TASK DETAILS> Locate each line in the entries below that contains the word "Watch" and copy every such line in full.
-*-
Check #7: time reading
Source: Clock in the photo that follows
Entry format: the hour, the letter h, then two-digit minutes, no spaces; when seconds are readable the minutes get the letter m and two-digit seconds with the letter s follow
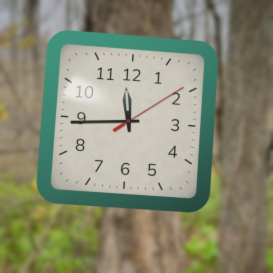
11h44m09s
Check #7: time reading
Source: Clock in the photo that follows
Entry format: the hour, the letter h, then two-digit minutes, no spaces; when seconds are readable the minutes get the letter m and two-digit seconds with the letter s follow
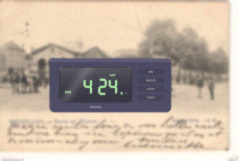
4h24
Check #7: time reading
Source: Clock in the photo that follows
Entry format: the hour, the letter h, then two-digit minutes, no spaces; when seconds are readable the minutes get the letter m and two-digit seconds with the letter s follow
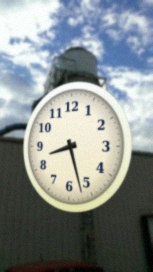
8h27
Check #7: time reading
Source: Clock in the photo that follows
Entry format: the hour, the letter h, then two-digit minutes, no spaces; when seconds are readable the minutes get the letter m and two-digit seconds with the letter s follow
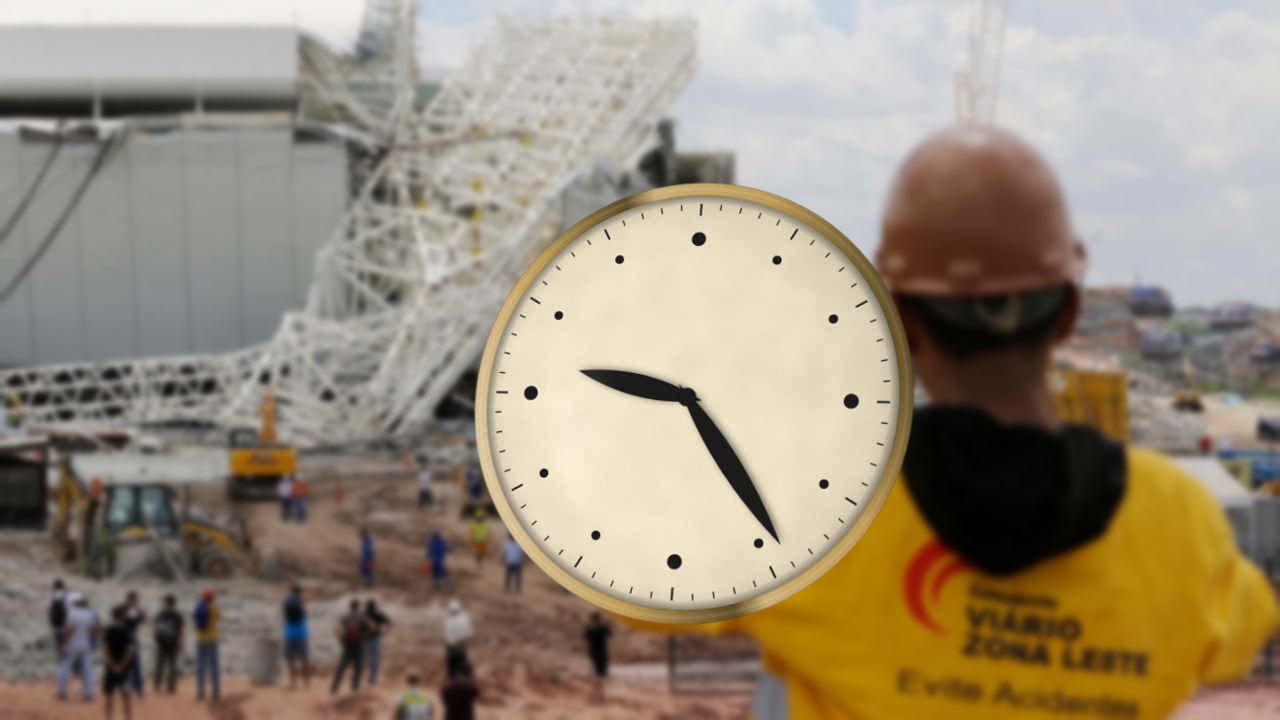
9h24
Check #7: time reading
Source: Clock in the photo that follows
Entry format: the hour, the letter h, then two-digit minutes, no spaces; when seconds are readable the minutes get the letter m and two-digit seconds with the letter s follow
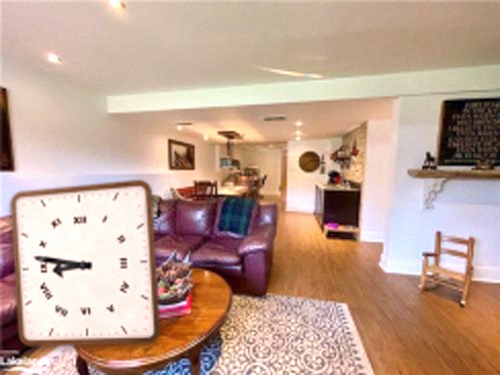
8h47
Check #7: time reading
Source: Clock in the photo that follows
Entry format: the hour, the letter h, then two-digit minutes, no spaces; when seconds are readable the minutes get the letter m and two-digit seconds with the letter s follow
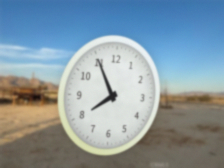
7h55
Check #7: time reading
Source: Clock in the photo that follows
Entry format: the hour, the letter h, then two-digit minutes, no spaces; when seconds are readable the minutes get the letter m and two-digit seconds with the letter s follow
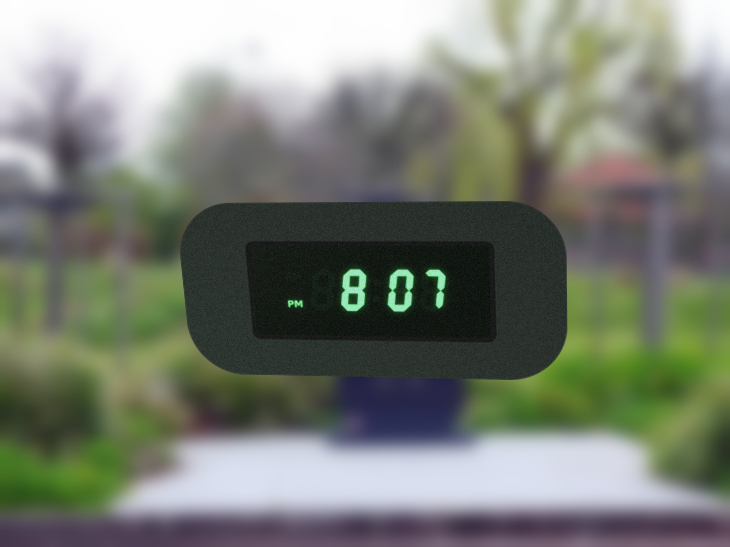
8h07
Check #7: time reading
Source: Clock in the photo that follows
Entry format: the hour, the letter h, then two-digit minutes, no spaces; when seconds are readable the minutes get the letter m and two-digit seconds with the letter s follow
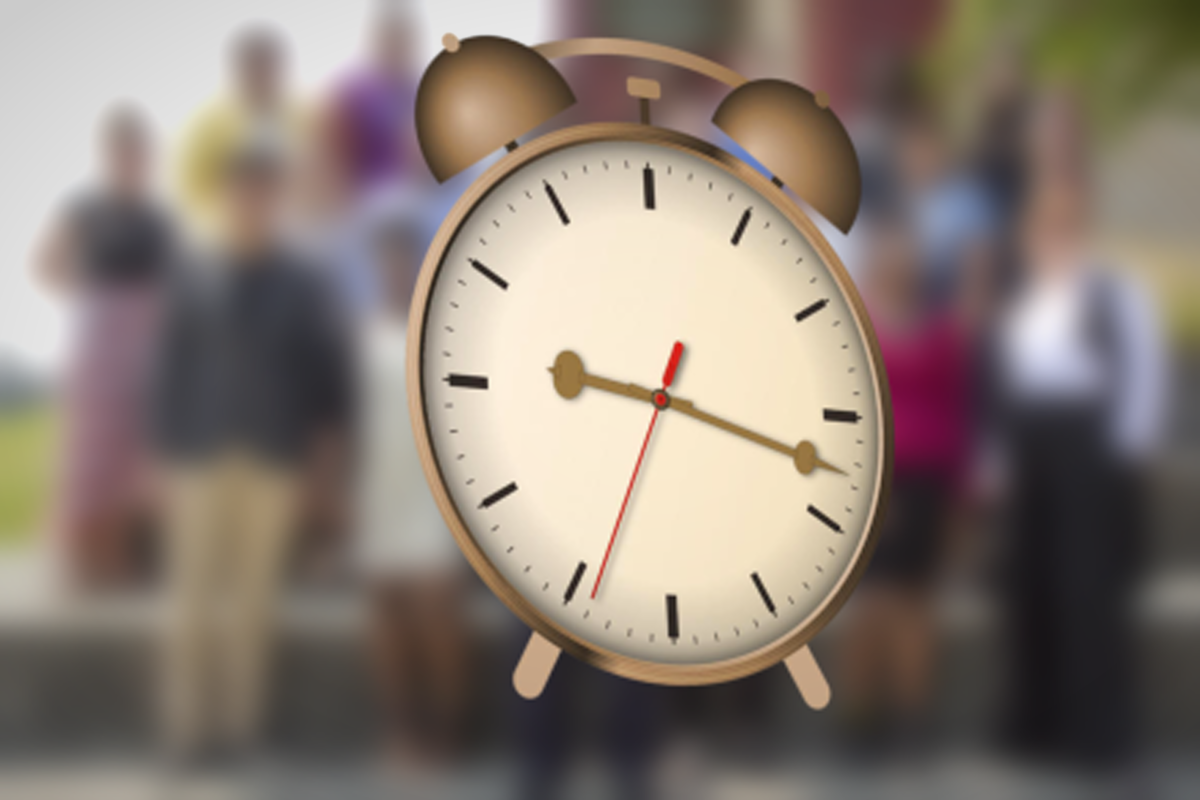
9h17m34s
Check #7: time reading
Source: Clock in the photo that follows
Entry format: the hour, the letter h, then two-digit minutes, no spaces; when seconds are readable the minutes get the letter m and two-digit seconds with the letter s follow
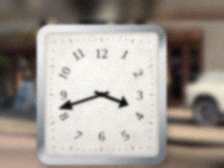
3h42
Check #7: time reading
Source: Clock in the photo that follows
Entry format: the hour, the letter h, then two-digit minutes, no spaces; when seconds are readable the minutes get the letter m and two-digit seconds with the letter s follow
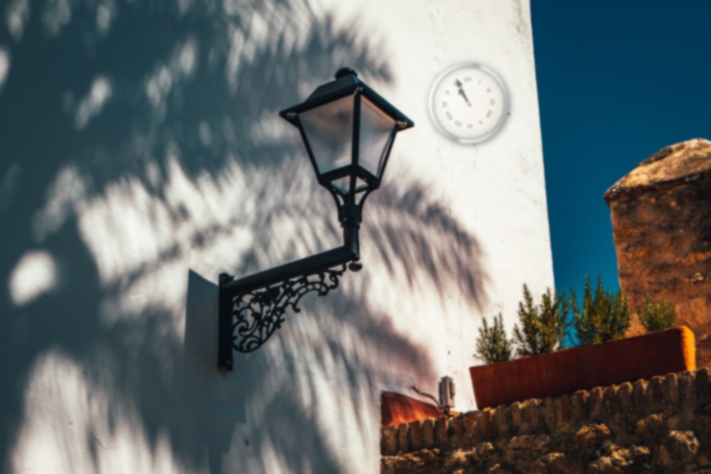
10h56
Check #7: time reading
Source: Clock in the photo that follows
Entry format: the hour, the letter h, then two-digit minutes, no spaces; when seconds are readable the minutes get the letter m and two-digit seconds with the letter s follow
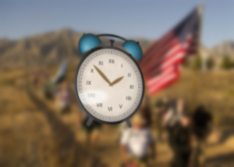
1h52
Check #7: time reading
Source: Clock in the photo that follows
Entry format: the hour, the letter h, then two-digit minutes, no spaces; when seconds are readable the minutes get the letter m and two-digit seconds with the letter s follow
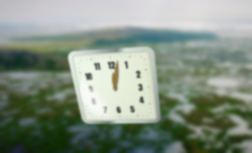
12h02
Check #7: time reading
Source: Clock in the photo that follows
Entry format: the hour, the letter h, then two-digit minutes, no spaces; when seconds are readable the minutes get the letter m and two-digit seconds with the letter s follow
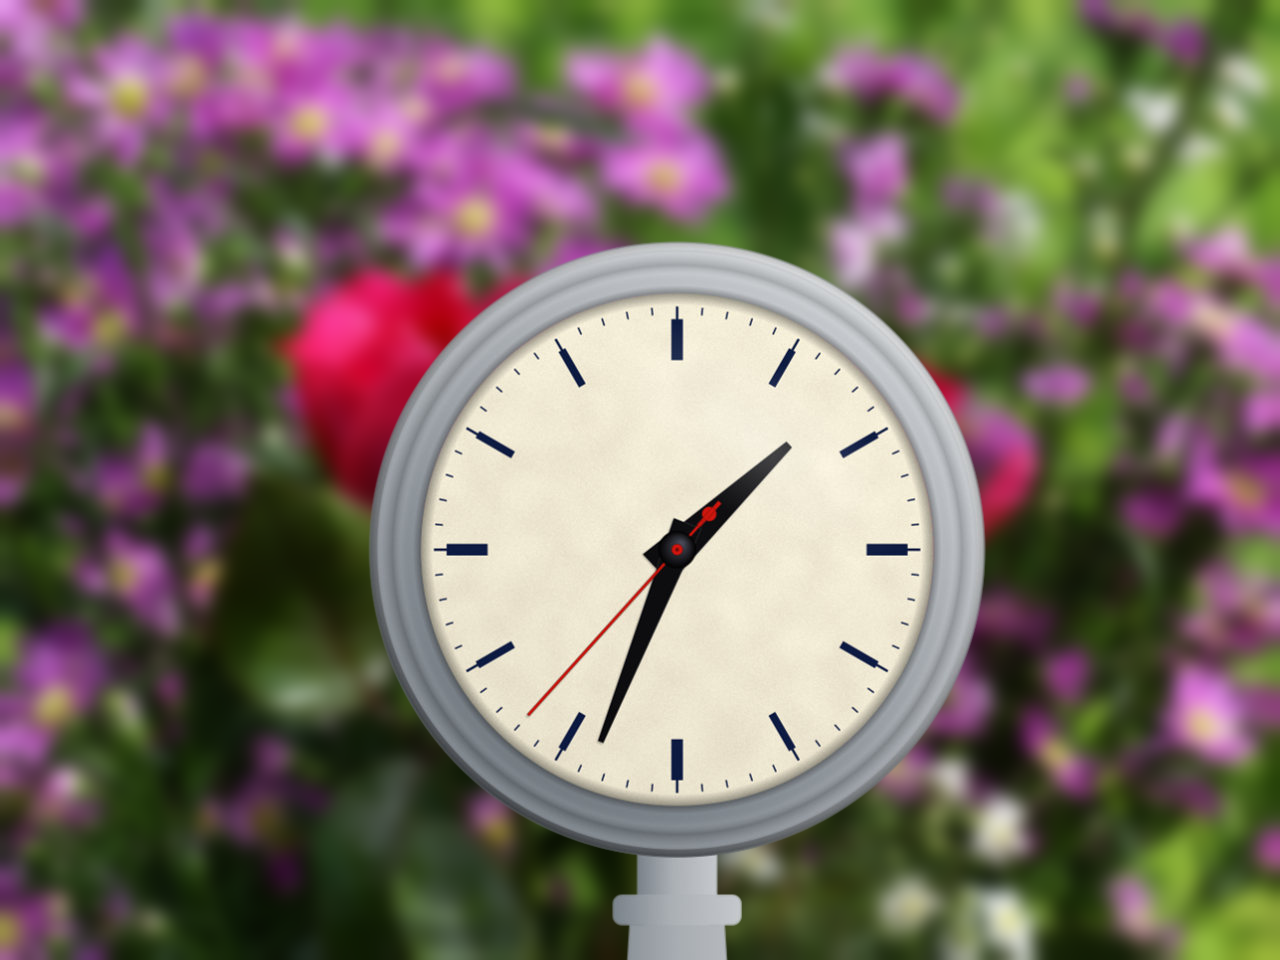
1h33m37s
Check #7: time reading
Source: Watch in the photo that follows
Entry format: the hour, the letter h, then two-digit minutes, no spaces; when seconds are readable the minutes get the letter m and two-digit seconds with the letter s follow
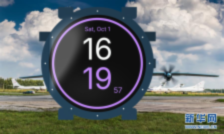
16h19
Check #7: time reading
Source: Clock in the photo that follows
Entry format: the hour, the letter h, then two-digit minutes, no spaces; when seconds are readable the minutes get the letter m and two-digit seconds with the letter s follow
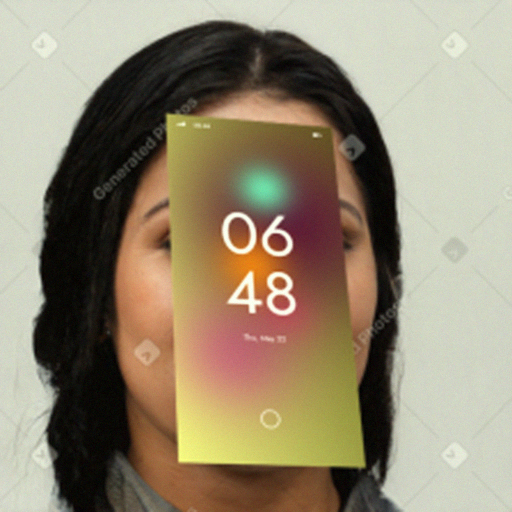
6h48
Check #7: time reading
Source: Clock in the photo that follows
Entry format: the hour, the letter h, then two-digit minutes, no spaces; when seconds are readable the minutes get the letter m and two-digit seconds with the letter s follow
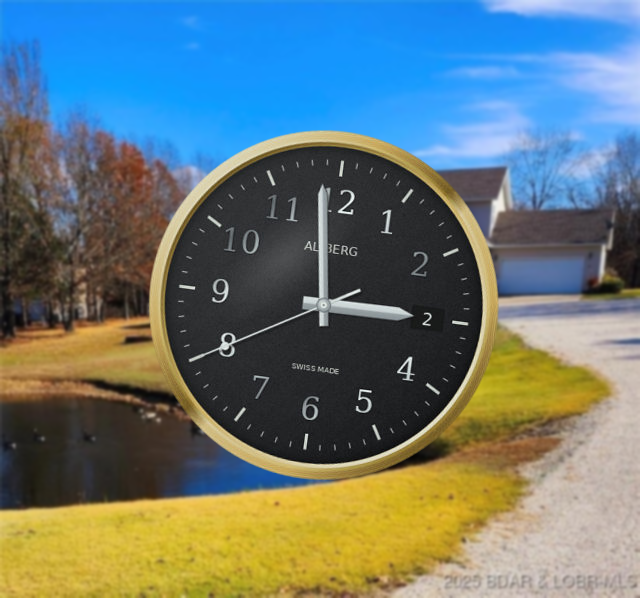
2h58m40s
-*-
SOLUTION>
Source: Watch in the photo that follows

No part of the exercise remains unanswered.